[Source material Boundary: Start]
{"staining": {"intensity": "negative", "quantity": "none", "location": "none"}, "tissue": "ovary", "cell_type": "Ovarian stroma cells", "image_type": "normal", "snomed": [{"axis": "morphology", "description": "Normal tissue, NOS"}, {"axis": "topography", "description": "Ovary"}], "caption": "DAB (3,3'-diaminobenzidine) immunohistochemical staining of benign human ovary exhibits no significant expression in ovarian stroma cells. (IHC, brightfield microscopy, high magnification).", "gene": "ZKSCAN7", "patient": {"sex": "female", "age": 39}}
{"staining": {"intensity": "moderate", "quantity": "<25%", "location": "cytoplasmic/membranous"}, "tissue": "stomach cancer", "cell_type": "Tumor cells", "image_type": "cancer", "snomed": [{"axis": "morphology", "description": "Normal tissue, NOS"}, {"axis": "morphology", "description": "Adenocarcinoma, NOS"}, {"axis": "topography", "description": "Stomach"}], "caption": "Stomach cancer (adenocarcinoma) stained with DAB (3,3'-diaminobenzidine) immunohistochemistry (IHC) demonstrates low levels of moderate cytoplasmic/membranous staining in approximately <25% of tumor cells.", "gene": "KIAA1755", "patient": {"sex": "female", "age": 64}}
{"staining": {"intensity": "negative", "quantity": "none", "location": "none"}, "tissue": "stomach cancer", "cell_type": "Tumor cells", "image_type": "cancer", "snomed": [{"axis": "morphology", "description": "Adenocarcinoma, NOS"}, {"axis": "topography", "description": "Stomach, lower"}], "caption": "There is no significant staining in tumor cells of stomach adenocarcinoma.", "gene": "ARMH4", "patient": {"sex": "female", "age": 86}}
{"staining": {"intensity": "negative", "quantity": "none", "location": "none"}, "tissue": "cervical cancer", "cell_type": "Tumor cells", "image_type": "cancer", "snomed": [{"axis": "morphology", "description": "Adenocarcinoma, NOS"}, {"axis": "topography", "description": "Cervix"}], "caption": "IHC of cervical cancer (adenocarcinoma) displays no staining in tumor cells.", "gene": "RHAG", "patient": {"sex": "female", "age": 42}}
[Source material Boundary: End]
Requirement: Give back exactly the lines from the one containing "is no significant" through the end of the material above, and nothing else.

Written answer:
{"staining": {"intensity": "negative", "quantity": "none", "location": "none"}, "tissue": "stomach cancer", "cell_type": "Tumor cells", "image_type": "cancer", "snomed": [{"axis": "morphology", "description": "Adenocarcinoma, NOS"}, {"axis": "topography", "description": "Stomach, lower"}], "caption": "There is no significant staining in tumor cells of stomach adenocarcinoma.", "gene": "ARMH4", "patient": {"sex": "female", "age": 86}}
{"staining": {"intensity": "negative", "quantity": "none", "location": "none"}, "tissue": "cervical cancer", "cell_type": "Tumor cells", "image_type": "cancer", "snomed": [{"axis": "morphology", "description": "Adenocarcinoma, NOS"}, {"axis": "topography", "description": "Cervix"}], "caption": "IHC of cervical cancer (adenocarcinoma) displays no staining in tumor cells.", "gene": "RHAG", "patient": {"sex": "female", "age": 42}}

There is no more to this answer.